» **ASSIGNMENT**
Each line below is to be copied out exactly, and none may be omitted.

» **RECORDS TO USE**
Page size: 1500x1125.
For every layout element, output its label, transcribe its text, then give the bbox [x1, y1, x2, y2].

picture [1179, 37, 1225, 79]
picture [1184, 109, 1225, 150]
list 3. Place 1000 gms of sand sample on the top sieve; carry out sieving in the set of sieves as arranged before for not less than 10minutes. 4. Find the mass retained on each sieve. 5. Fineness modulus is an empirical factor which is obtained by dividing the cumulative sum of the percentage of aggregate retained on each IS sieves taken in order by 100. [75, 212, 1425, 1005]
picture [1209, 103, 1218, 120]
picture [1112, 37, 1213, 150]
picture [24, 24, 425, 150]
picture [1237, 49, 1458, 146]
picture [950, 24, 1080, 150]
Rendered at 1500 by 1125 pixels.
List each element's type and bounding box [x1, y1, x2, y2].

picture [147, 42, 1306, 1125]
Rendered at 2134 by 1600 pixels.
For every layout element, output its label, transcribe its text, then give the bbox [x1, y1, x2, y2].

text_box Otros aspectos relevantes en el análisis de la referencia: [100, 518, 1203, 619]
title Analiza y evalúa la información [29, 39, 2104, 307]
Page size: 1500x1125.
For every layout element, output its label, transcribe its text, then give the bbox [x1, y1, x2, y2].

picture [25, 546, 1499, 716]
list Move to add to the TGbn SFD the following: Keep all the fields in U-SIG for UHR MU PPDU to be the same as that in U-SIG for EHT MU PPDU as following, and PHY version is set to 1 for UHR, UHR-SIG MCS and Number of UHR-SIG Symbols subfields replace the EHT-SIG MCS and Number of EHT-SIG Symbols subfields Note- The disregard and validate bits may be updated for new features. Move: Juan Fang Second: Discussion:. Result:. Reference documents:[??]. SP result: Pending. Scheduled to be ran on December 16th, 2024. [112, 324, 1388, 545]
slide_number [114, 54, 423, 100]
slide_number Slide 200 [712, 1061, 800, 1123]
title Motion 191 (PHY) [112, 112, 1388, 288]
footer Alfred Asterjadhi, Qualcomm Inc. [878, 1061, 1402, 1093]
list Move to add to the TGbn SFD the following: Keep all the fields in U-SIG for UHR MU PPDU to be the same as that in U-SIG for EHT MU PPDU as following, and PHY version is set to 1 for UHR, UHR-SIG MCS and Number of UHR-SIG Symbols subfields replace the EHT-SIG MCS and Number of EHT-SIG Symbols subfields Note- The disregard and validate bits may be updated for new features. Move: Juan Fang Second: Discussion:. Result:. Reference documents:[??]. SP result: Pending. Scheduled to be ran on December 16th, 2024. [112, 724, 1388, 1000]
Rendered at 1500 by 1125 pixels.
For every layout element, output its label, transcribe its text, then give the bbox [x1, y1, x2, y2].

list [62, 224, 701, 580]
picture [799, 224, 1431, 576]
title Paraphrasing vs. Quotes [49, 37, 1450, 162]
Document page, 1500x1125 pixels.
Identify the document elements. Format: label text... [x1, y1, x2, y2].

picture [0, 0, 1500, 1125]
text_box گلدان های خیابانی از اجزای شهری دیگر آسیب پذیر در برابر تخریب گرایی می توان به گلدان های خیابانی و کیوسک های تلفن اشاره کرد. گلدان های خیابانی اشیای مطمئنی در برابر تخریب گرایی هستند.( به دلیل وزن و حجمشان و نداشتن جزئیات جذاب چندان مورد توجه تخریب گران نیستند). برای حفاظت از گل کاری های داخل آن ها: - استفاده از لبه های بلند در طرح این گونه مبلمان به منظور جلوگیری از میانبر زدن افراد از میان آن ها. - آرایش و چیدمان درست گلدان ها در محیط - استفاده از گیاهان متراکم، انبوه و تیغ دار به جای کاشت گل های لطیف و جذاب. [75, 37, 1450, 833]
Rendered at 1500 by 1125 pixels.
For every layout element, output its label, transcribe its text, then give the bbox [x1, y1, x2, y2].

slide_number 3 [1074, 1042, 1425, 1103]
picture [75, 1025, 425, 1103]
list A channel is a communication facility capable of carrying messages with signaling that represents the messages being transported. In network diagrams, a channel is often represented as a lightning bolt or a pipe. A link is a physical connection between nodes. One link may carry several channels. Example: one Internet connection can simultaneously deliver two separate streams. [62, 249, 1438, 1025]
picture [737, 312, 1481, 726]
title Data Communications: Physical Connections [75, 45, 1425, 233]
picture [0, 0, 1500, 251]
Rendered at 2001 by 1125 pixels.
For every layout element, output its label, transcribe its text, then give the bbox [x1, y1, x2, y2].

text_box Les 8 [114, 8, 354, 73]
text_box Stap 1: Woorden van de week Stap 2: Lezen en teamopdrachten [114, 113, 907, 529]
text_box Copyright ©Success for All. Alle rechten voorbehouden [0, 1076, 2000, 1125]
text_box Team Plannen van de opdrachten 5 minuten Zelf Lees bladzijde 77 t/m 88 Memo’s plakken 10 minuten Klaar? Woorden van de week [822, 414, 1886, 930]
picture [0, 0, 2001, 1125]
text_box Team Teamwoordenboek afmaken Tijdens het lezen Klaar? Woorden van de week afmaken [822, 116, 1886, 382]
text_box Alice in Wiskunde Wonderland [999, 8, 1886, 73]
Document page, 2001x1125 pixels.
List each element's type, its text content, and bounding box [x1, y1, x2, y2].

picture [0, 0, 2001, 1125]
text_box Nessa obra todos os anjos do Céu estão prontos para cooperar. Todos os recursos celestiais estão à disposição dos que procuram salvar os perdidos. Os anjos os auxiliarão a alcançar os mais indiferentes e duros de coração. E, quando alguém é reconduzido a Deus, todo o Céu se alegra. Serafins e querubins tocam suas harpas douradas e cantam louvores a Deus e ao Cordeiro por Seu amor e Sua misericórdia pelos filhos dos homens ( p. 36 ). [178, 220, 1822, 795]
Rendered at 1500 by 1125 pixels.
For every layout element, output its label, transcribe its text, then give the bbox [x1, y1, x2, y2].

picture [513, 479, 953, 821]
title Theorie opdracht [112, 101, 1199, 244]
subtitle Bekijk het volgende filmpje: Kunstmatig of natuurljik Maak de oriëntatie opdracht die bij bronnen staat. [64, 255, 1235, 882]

» **SOLUTION TO THE EXERCISE**
Page size: 1500x1125.
For every layout element, output its label, transcribe its text, then give the bbox [x1, y1, x2, y2].

picture [1179, 37, 1225, 79]
picture [1184, 109, 1225, 150]
list 3. Place 1000 gms of sand sample on the top sieve; carry out sieving in the set of sieves as arranged before for not less than 10minutes. 4. Find the mass retained on each sieve. 5. Fineness modulus is an empirical factor which is obtained by dividing the cumulative sum of the percentage of aggregate retained on each IS sieves taken in order by 100. [75, 212, 1425, 1005]
picture [1209, 103, 1218, 120]
picture [1112, 37, 1213, 150]
picture [24, 24, 425, 150]
picture [1237, 49, 1458, 146]
picture [950, 24, 1080, 150]
Rendered at 1500 by 1125 pixels.
List each element's type and bounding box [x1, y1, x2, y2].

picture [147, 42, 1306, 1125]
Rendered at 2134 by 1600 pixels.
For every layout element, output its label, transcribe its text, then give the bbox [x1, y1, x2, y2].

text_box Otros aspectos relevantes en el análisis de la referencia: [100, 518, 1203, 619]
title Analiza y evalúa la información [29, 39, 2104, 307]
Page size: 1500x1125.
For every layout element, output its label, transcribe its text, then give the bbox [x1, y1, x2, y2].

picture [25, 546, 1499, 716]
list Move to add to the TGbn SFD the following: Keep all the fields in U-SIG for UHR MU PPDU to be the same as that in U-SIG for EHT MU PPDU as following, and PHY version is set to 1 for UHR, UHR-SIG MCS and Number of UHR-SIG Symbols subfields replace the EHT-SIG MCS and Number of EHT-SIG Symbols subfields Note- The disregard and validate bits may be updated for new features. Move: Juan Fang Second: Discussion:. Result:. Reference documents:[??]. SP result: Pending. Scheduled to be ran on December 16th, 2024. [112, 324, 1388, 545]
slide_number [114, 54, 423, 100]
slide_number Slide 200 [712, 1061, 800, 1123]
title Motion 191 (PHY) [112, 112, 1388, 288]
footer Alfred Asterjadhi, Qualcomm Inc. [878, 1061, 1402, 1093]
list Move to add to the TGbn SFD the following: Keep all the fields in U-SIG for UHR MU PPDU to be the same as that in U-SIG for EHT MU PPDU as following, and PHY version is set to 1 for UHR, UHR-SIG MCS and Number of UHR-SIG Symbols subfields replace the EHT-SIG MCS and Number of EHT-SIG Symbols subfields Note- The disregard and validate bits may be updated for new features. Move: Juan Fang Second: Discussion:. Result:. Reference documents:[??]. SP result: Pending. Scheduled to be ran on December 16th, 2024. [112, 724, 1388, 1000]
Rendered at 1500 by 1125 pixels.
For every layout element, output its label, transcribe its text, then give the bbox [x1, y1, x2, y2].

list [62, 224, 701, 580]
picture [799, 224, 1431, 576]
title Paraphrasing vs. Quotes [49, 37, 1450, 162]
Document page, 1500x1125 pixels.
Identify the document elements. Format: label text... [x1, y1, x2, y2].

picture [0, 0, 1500, 1125]
text_box گلدان های خیابانی از اجزای شهری دیگر آسیب پذیر در برابر تخریب گرایی می توان به گلدان های خیابانی و کیوسک های تلفن اشاره کرد. گلدان های خیابانی اشیای مطمئنی در برابر تخریب گرایی هستند.( به دلیل وزن و حجمشان و نداشتن جزئیات جذاب چندان مورد توجه تخریب گران نیستند). برای حفاظت از گل کاری های داخل آن ها: - استفاده از لبه های بلند در طرح این گونه مبلمان به منظور جلوگیری از میانبر زدن افراد از میان آن ها. - آرایش و چیدمان درست گلدان ها در محیط - استفاده از گیاهان متراکم، انبوه و تیغ دار به جای کاشت گل های لطیف و جذاب. [75, 37, 1450, 833]
Rendered at 1500 by 1125 pixels.
For every layout element, output its label, transcribe its text, then give the bbox [x1, y1, x2, y2].

slide_number 3 [1074, 1042, 1425, 1103]
picture [75, 1025, 425, 1103]
list A channel is a communication facility capable of carrying messages with signaling that represents the messages being transported. In network diagrams, a channel is often represented as a lightning bolt or a pipe. A link is a physical connection between nodes. One link may carry several channels. Example: one Internet connection can simultaneously deliver two separate streams. [62, 249, 1438, 1025]
picture [737, 312, 1481, 726]
title Data Communications: Physical Connections [75, 45, 1425, 233]
picture [0, 0, 1500, 251]
Rendered at 2001 by 1125 pixels.
For every layout element, output its label, transcribe its text, then give the bbox [x1, y1, x2, y2].

text_box Les 8 [114, 8, 354, 73]
text_box Stap 1: Woorden van de week Stap 2: Lezen en teamopdrachten [114, 113, 907, 529]
text_box Copyright ©Success for All. Alle rechten voorbehouden [0, 1076, 2000, 1125]
text_box Team Plannen van de opdrachten 5 minuten Zelf Lees bladzijde 77 t/m 88 Memo’s plakken 10 minuten Klaar? Woorden van de week [822, 414, 1886, 930]
picture [0, 0, 2001, 1125]
text_box Team Teamwoordenboek afmaken Tijdens het lezen Klaar? Woorden van de week afmaken [822, 116, 1886, 382]
text_box Alice in Wiskunde Wonderland [999, 8, 1886, 73]
Document page, 2001x1125 pixels.
List each element's type, its text content, and bounding box [x1, y1, x2, y2].

picture [0, 0, 2001, 1125]
text_box Nessa obra todos os anjos do Céu estão prontos para cooperar. Todos os recursos celestiais estão à disposição dos que procuram salvar os perdidos. Os anjos os auxiliarão a alcançar os mais indiferentes e duros de coração. E, quando alguém é reconduzido a Deus, todo o Céu se alegra. Serafins e querubins tocam suas harpas douradas e cantam louvores a Deus e ao Cordeiro por Seu amor e Sua misericórdia pelos filhos dos homens ( p. 36 ). [178, 220, 1822, 795]
Rendered at 1500 by 1125 pixels.
For every layout element, output its label, transcribe its text, then give the bbox [x1, y1, x2, y2].

picture [513, 479, 953, 821]
title Theorie opdracht [112, 101, 1199, 244]
subtitle Bekijk het volgende filmpje: Kunstmatig of natuurljik Maak de oriëntatie opdracht die bij bronnen staat. [64, 255, 1235, 882]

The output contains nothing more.